Biological antioxidants, such as those found in plant-based foods, contain bioactive phytochemicals [12] and may play a vital role in protecting the cell from exercise-induced oxidative stress [11]. Pequi (Caryocar brasiliense Camb.) is a typical tree found in the Brazilian Cerrado. Pequi fruit pulp oil contains natural antioxidants, such as different carotenoids [13], [14], [15], [16]. These substances are effective chain-breaking antioxidants at low partial pressure of oxygen [17], [18] and can prevent oxidative injuries in those endurance athletes who overload their endogenous antioxidant system capacity through elevated training frequency or intense and prolonged exercise. In addition, the fatty acid composition of the oil is mainly composed of oleic acid (51.37% to 55.87%) and palmitic acid (35.17% to 46.79%) [14], [19], which are involved in the modulation of the ratio of triglyceride (TG) to cholesterol in postprandial triglyceride-rich lipoprotein (TRL) [20].

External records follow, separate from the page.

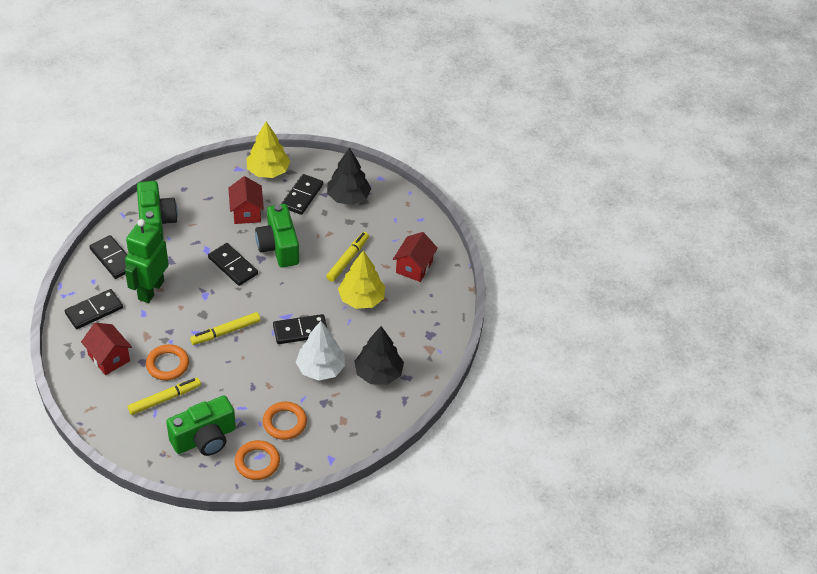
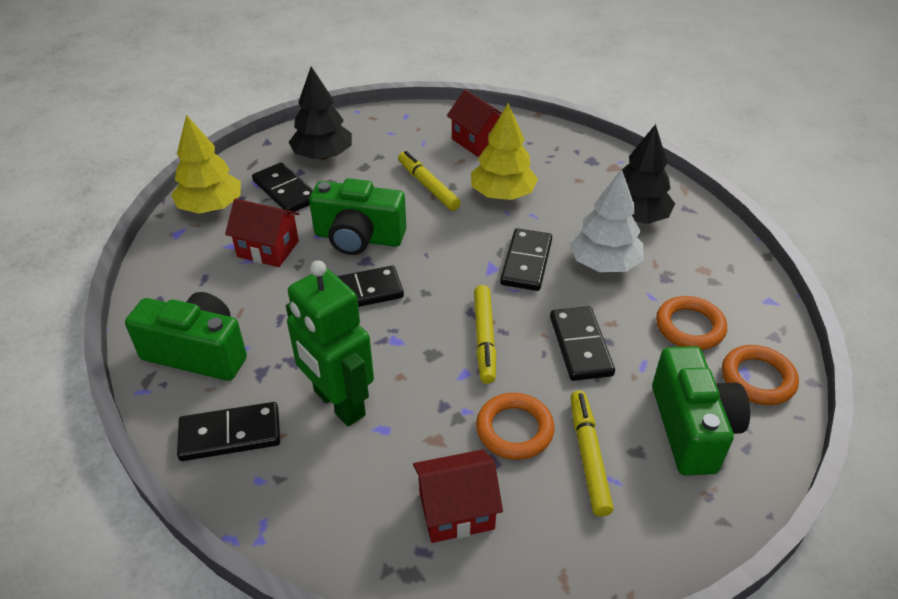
camera: 60 degrees left, 5 degrees down
black domino [65,289,123,329] -> black domino moved to [550,306,615,381]

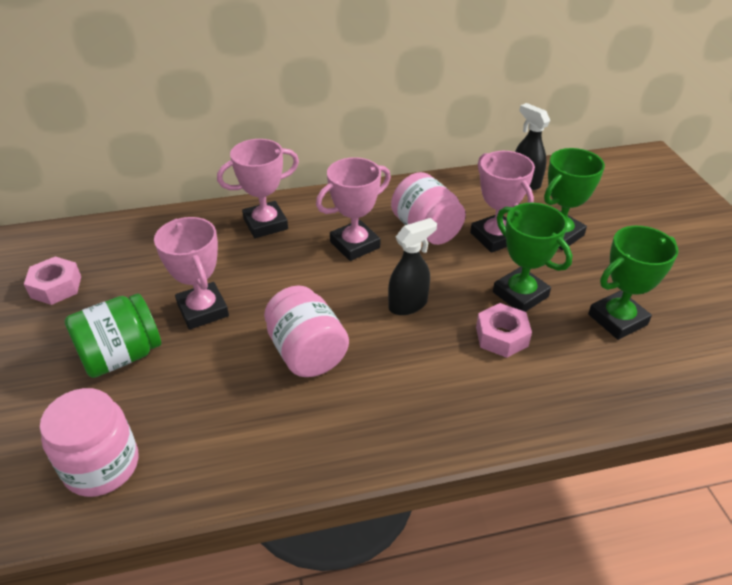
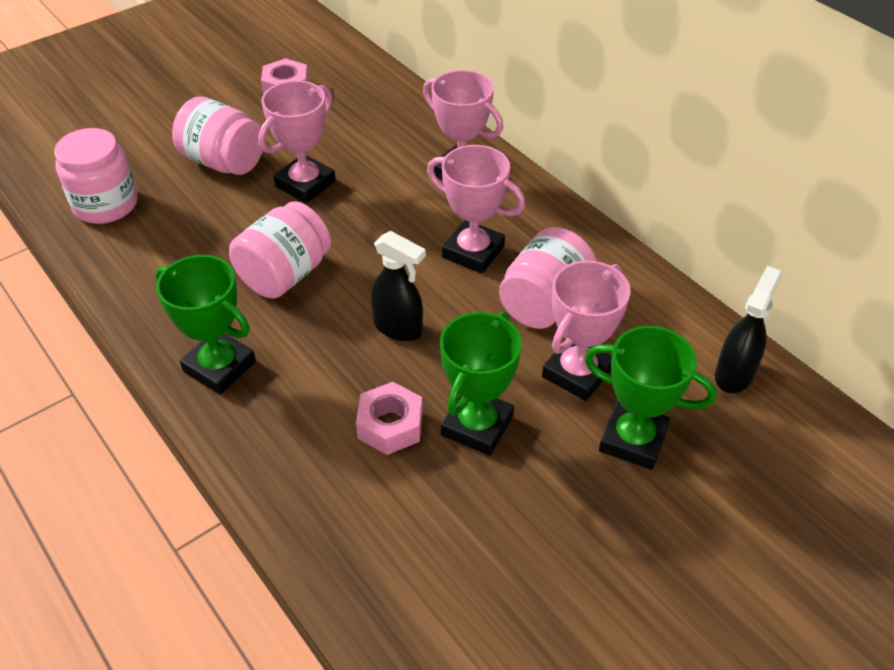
camera: 65 degrees right, 5 degrees up
green jar [64,293,161,378] -> pink jar [172,96,263,175]
green trophy [588,226,678,340] -> green trophy moved to [155,255,256,394]

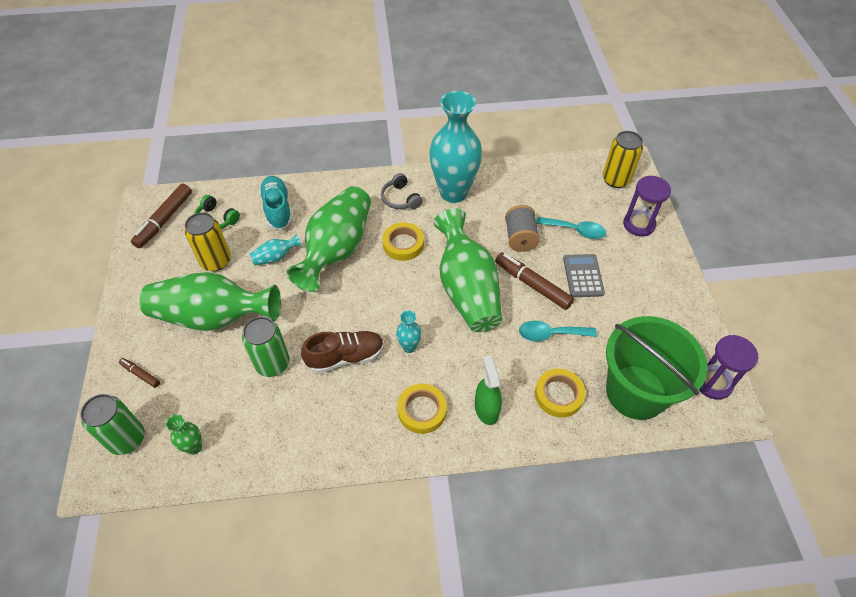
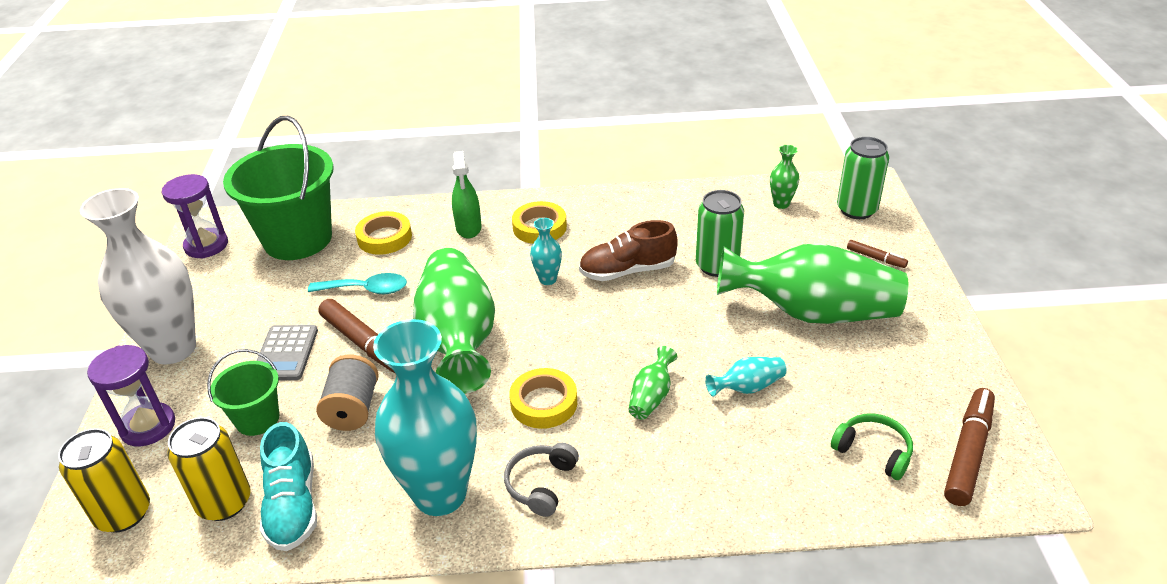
camera: 175 degrees left, 15 degrees down
yellow can [185,212,231,271] -> yellow can moved to [168,417,251,521]
turquoise shoe [259,176,292,230] -> turquoise shoe moved to [260,422,317,551]
green vase [287,186,371,292] -> green vase [628,346,677,420], size x0.42
grey headphones [381,173,423,209] -> grey headphones turned 135 degrees counterclockwise [504,443,579,517]
turquoise spoon [536,217,606,239] -> green bucket [207,349,279,436]
none -> white vase [80,188,196,365]

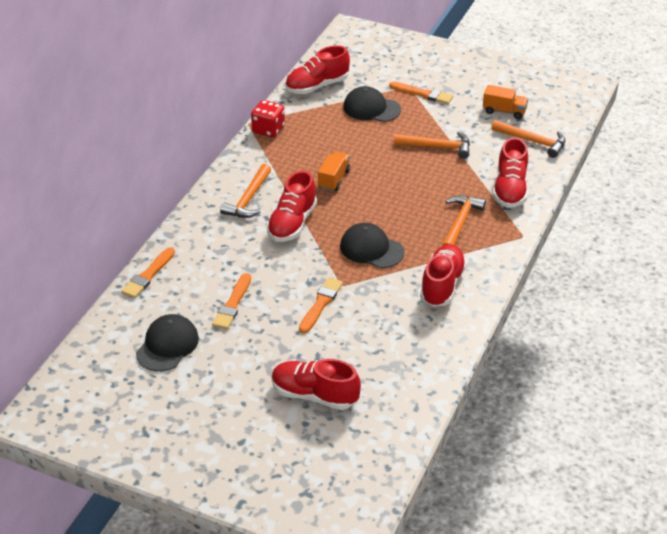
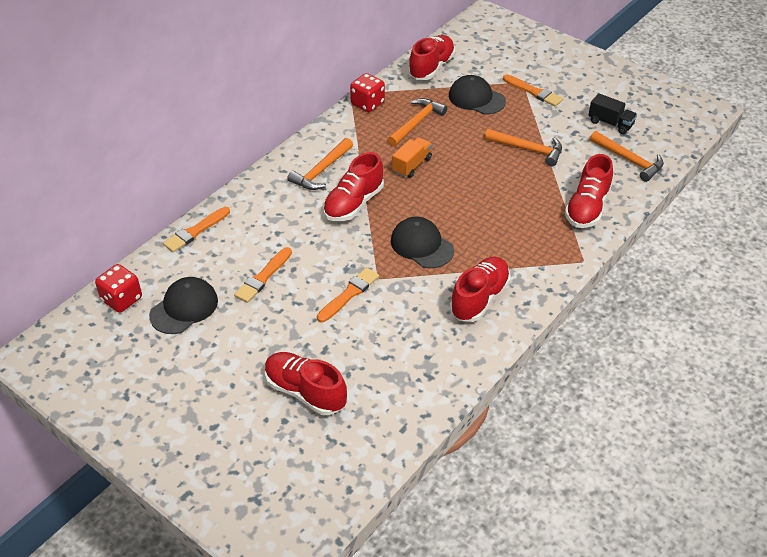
camera: 15 degrees right, 5 degrees up
red shoe [285,45,350,94] -> red shoe turned 135 degrees clockwise [408,35,455,80]
orange hammer [442,195,486,246] -> orange hammer moved to [387,98,447,147]
orange truck [483,85,528,119] -> black truck [588,93,637,134]
none -> red dice [95,264,142,313]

In a previous study, pequi oil was efficient in reducing DNA damages and tissue injuries evaluated for aspartate aminotransferase and alanine aminotransferase [21]. In addition, according to ethnobotanical studies, the oils of the fruit pulp from C coriaceum (another species of pequi) possess significant anti-inflammatory effects [22], [23]. Because these oils are similar to those of C brasiliense, where oleic and palmitic acids are also the major components [24], we hypothesized that pequi oil could efficiently reduce exercise-induced inflammation and modulate postprandial lipidemia of runners. Because some epidemiologic studies have suggested that an increased intake of monounsaturated fatty acids (MUFA, such as oleic acid) is inversely related to blood pressure [25], we also hypothesized that pequi oil intake could influence arterial pressure. Thus, the objective of this study was to investigate the anti-inflammatory properties of pequi (C brasiliense) fruit oil and its effects on the postprandial lipidemia and arterial blood pressure of runners after races run in the same environment and under the same conditions, intensity, and length of weekly training conditions (before and after taking the pequi oil supplement). This research is important to further understand the benefits of carotenoid supplements in the prevention of exercise-induced damage, mainly for those athletes who exercise strenuously and surpass their endogenous antioxidant defenses.